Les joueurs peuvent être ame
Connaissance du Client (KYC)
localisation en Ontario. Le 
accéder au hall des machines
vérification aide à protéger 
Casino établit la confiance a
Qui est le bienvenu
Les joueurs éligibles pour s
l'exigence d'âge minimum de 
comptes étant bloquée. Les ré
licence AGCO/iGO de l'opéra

> [WORK INSTRUCTION]: Update all of the rows above by changing "joueurs" to "utilisateurs" wherever it appears. Leave everything else the same.

> [REPLY]:
Les utilisateurs peuvent être ame
Connaissance du Client (KYC)
localisation en Ontario. Le 
accéder au hall des machines
vérification aide à protéger 
Casino établit la confiance a
Qui est le bienvenu
Les utilisateurs éligibles pour s
l'exigence d'âge minimum de 
comptes étant bloquée. Les ré
licence AGCO/iGO de l'opéra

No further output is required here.